I usually hate to get involved in computer politics since one of the great things about computers in general it’s a politics free zone, however the pfSense subreddit is really blowing up over this area. It seems the code Netgate submitted to FreeBSD was really poorly written. Most of the “political” arguments in this thread are really a reflection on how poor the code was written. Given all the other bugs in the 2.5 release, I’m really wondering if a lot of the changes introduced in this new release are basically a function of just bad coding.

Would it have been better if they had put this into BSD (and pfsense) as experimental? Would this have caused less drama?

In my opinion, most other companies have issues such as this (poorly written code that is released too quickly), but never get discovered in a public forum since they are closed source. I can only imagine how “great” any other businesses closed source router software looks.
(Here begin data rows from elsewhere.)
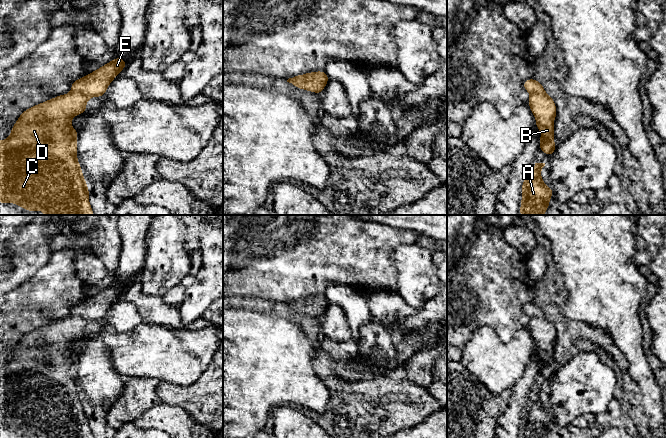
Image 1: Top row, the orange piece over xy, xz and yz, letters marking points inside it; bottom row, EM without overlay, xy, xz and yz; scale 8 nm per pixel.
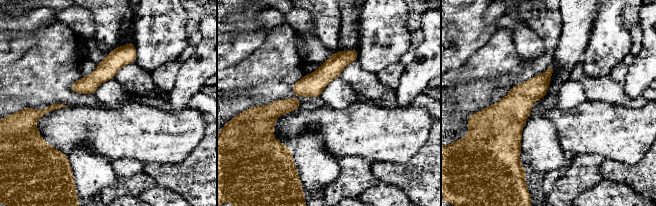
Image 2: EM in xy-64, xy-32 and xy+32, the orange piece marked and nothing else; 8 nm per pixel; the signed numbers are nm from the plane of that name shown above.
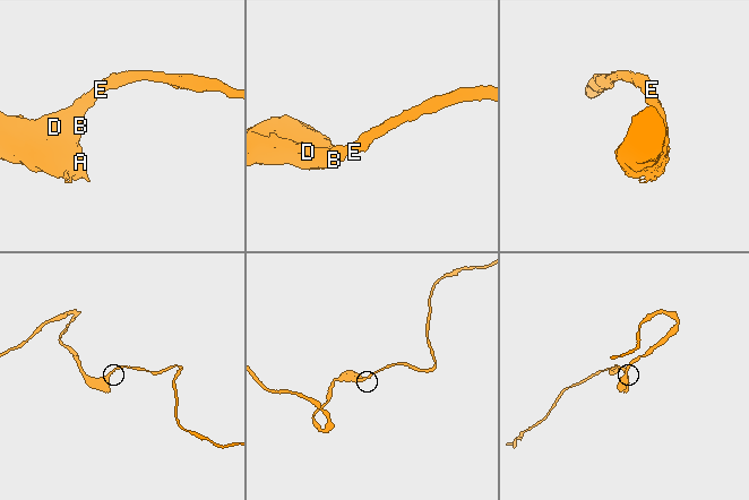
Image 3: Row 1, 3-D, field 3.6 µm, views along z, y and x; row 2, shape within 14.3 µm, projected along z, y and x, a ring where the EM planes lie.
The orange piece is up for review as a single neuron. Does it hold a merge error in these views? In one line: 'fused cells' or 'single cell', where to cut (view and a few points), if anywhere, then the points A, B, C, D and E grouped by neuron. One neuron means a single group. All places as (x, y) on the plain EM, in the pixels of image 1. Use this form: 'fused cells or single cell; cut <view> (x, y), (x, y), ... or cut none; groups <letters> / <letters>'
single cell; cut none; groups A B C D E

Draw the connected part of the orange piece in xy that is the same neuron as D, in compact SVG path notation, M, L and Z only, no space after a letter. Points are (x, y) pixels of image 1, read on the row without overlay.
M114 281L111 286L103 289L102 291L88 299L85 299L82 302L73 305L71 307L71 317L59 319L38 329L34 329L33 331L30 331L21 337L16 347L13 349L9 361L5 365L0 364L0 427L15 427L17 430L20 430L32 437L34 437L36 434L40 434L44 435L45 438L94 438L89 427L89 412L86 408L85 402L83 401L83 396L77 383L76 369L78 363L78 354L71 351L71 343L74 340L83 338L87 335L86 327L88 326L89 322L104 320L110 307L126 290L126 284Z

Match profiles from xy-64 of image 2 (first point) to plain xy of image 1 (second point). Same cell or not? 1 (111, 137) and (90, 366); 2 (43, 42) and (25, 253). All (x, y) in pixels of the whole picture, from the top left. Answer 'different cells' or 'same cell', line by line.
1: different cells
2: different cells

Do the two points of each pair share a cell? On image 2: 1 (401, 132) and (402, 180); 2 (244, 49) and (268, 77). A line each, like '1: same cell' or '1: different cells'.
1: different cells
2: different cells

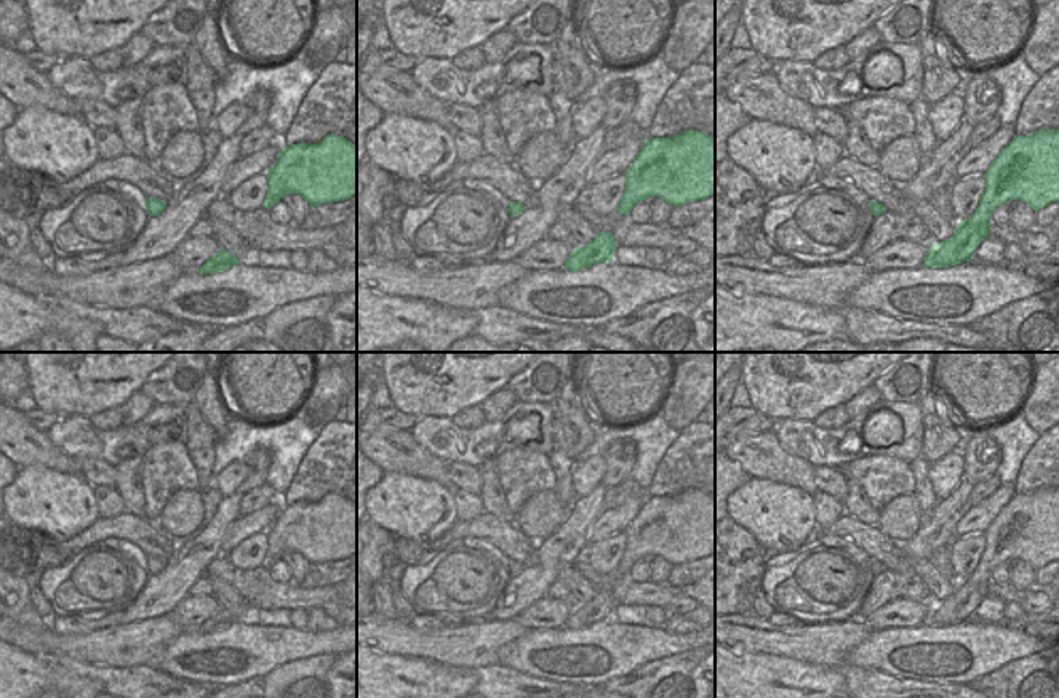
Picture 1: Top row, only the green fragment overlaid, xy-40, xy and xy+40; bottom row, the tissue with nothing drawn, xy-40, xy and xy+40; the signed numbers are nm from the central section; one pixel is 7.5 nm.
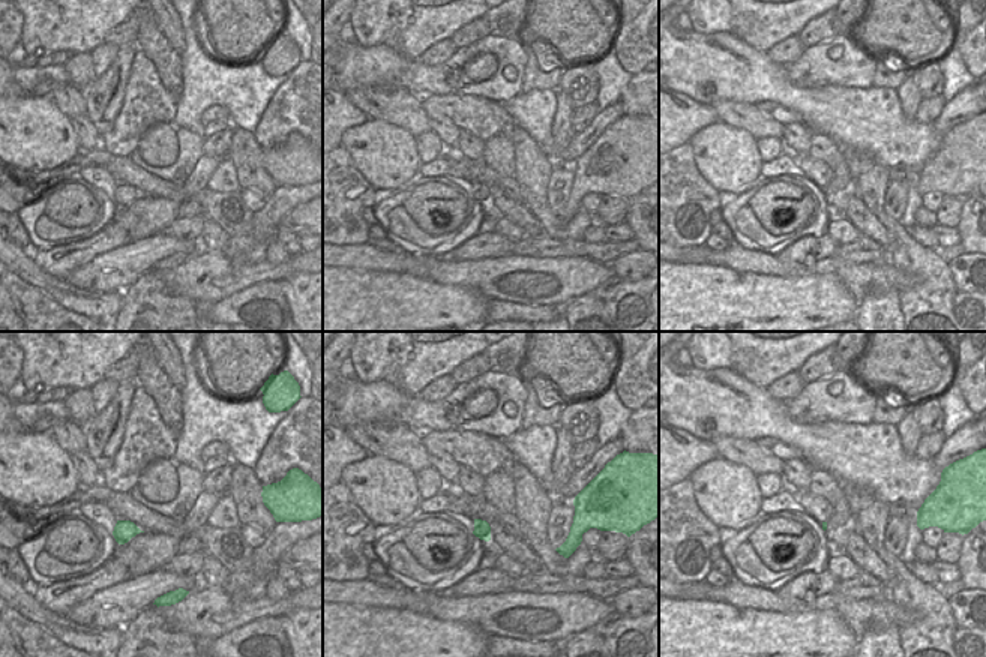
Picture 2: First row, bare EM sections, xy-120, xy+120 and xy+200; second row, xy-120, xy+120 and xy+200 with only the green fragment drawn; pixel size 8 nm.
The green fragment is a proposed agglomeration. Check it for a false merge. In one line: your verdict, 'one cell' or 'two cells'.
one cell

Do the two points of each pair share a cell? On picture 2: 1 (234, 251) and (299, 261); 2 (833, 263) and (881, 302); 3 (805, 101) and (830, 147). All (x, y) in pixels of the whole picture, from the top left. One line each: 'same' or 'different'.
1: different
2: different
3: different

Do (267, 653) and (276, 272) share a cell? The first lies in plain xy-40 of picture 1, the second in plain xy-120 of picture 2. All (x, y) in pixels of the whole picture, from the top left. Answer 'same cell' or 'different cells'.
same cell

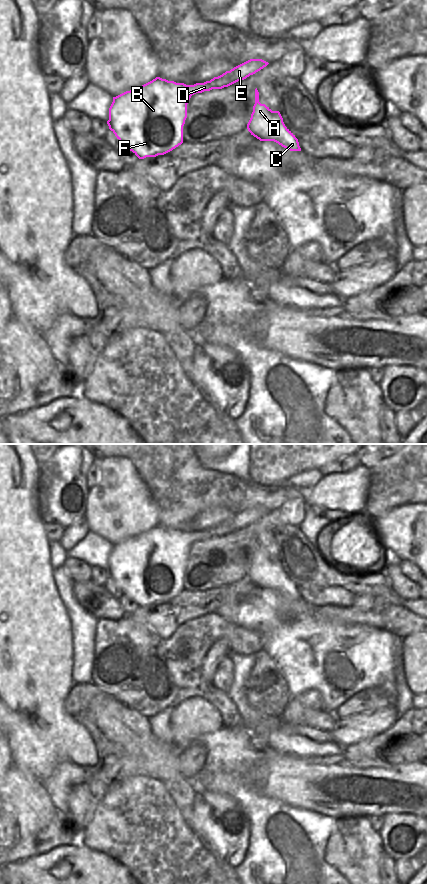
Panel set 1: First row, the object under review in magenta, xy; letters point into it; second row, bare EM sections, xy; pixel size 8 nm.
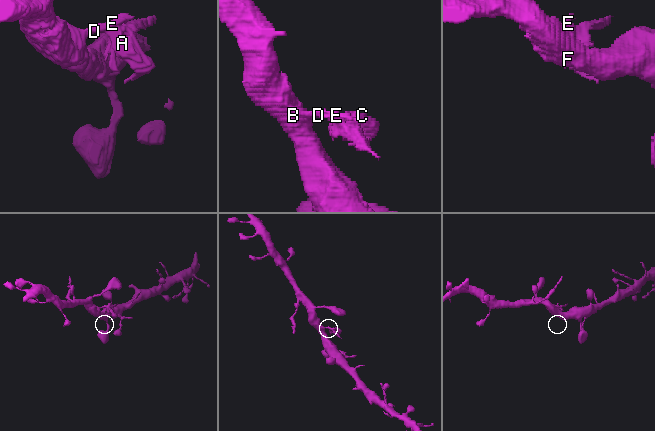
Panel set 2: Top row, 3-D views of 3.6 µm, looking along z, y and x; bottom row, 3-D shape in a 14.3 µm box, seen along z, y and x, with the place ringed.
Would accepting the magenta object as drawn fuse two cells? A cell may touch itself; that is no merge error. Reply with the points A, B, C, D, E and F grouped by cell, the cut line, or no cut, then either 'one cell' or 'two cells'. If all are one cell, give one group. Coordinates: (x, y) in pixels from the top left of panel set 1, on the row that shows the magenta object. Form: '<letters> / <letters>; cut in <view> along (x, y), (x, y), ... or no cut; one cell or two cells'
A B C D E F; no cut; one cell

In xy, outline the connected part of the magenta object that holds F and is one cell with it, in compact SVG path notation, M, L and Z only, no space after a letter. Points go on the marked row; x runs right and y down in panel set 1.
M250 59L210 81L194 85L156 77L113 97L107 124L121 145L139 159L164 155L183 143L187 104L192 95L228 87L268 64L262 59Z

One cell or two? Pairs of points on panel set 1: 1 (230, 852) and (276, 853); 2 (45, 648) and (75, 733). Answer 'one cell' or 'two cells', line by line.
1: two cells
2: one cell

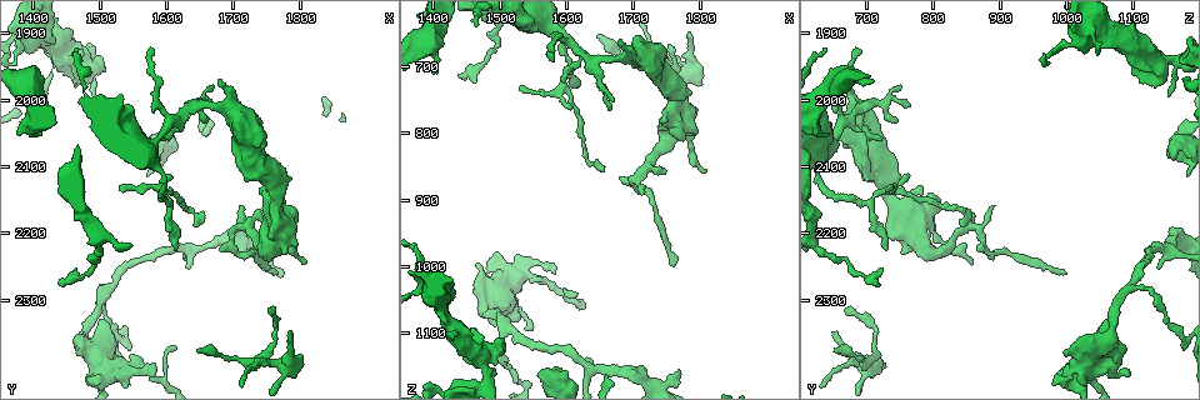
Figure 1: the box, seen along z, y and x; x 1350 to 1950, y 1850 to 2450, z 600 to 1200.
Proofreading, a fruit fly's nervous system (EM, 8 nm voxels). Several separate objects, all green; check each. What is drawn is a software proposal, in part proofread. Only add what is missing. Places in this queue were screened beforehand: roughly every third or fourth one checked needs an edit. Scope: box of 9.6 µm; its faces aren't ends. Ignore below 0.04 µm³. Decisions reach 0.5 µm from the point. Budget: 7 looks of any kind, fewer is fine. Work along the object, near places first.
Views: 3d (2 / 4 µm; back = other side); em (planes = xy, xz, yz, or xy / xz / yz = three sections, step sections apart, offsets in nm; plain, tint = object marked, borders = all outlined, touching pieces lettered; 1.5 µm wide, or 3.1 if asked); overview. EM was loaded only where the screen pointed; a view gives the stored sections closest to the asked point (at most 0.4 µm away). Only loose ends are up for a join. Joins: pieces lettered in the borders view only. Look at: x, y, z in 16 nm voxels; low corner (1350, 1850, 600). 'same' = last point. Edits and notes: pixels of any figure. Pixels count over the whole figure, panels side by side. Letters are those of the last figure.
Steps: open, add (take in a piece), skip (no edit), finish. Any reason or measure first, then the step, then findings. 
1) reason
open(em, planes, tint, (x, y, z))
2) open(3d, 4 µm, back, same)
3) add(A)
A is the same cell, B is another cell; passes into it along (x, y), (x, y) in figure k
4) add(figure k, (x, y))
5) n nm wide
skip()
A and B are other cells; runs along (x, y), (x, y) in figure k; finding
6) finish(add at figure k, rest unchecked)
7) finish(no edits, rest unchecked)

free end
open(3d, 2 µm, back, (1560, 2090, 1160))

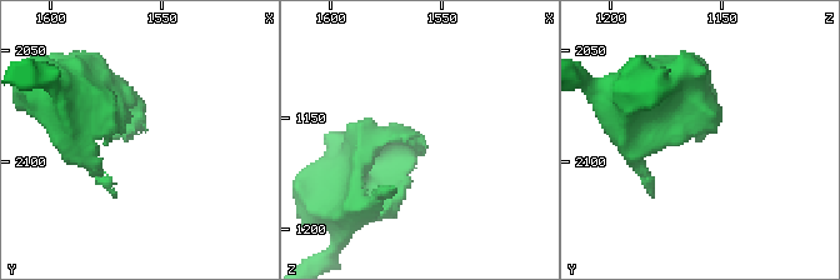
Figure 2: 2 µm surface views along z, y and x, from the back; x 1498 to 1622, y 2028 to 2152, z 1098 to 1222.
need the tissue
open(em, planes, tint, (1559, 2085, 1162))

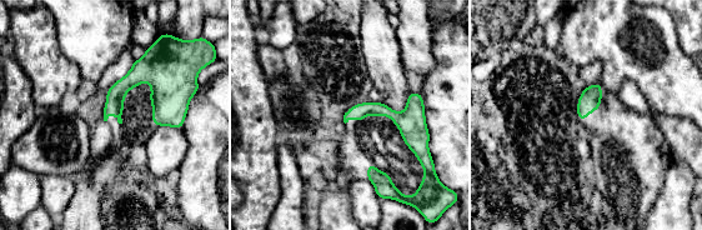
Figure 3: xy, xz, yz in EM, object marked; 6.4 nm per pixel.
see the neighbours
open(em, planes, borders, same)

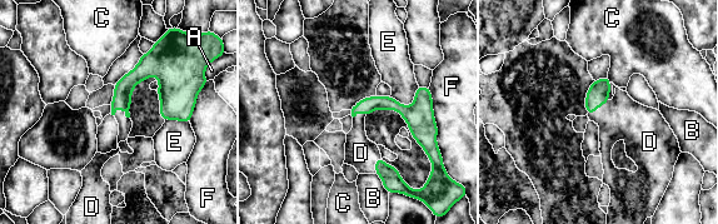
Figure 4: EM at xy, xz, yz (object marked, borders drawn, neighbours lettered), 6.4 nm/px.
add(D)
D is the same cell, A, B, C, E and F are other cells; passes into it along (123, 90), (124, 112), (125, 124) in figure 4; the cell continues

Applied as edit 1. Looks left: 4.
an open end
open(3d, 2 µm, (1545, 2415, 1090))

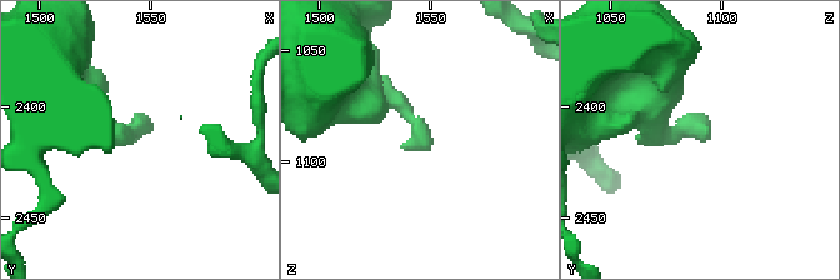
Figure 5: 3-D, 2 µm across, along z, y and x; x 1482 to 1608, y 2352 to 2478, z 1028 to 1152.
open(em, xz, step 8, tint, (1541, 2415, 1094))

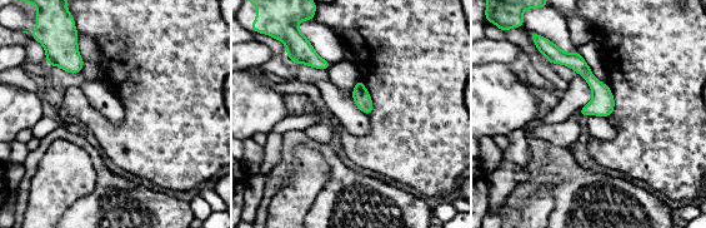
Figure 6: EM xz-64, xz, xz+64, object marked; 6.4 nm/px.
cut it another way
open(em, planes, borders, same)

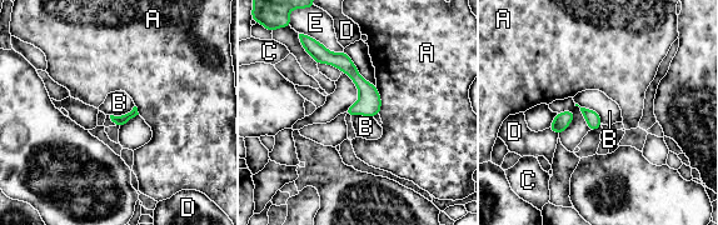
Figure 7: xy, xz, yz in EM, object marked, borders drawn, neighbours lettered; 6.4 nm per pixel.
B touches over 220 nm
skip()
A, B, C, D and E are other cells; border along (576, 103), (593, 109), (602, 123) in figure 7; none of them fits

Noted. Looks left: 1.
finish(add at figure 4, rest unchecked)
This just blew up because its open source, and wireguard’s author called them out on the poor coding.

Personally I think this shows how well open source works for security. If this was closed source, this may have not been discovered until it became a 0day.

This is a good reason to not upgrade something right away unless there is a pressing need to. I usually wait a few weeks to upgrade production machines to see how the release is going and to see if something like this happens. I will wait until 2.5.0-p1 to upgrade production machines. There isn’t any major issues with 2.4.5.

@Greg_E I think it could have caused less drama if they did. But most people that work in this space know that new features mean new bugs and will take some time for them to get ironed out (even without the experimental tag). I wasn’t planning on using Wireguard for anything for a while until I got feedback about it.

I have no plans of moving away from openVPN right now, my ISP at home is still my limiting factor.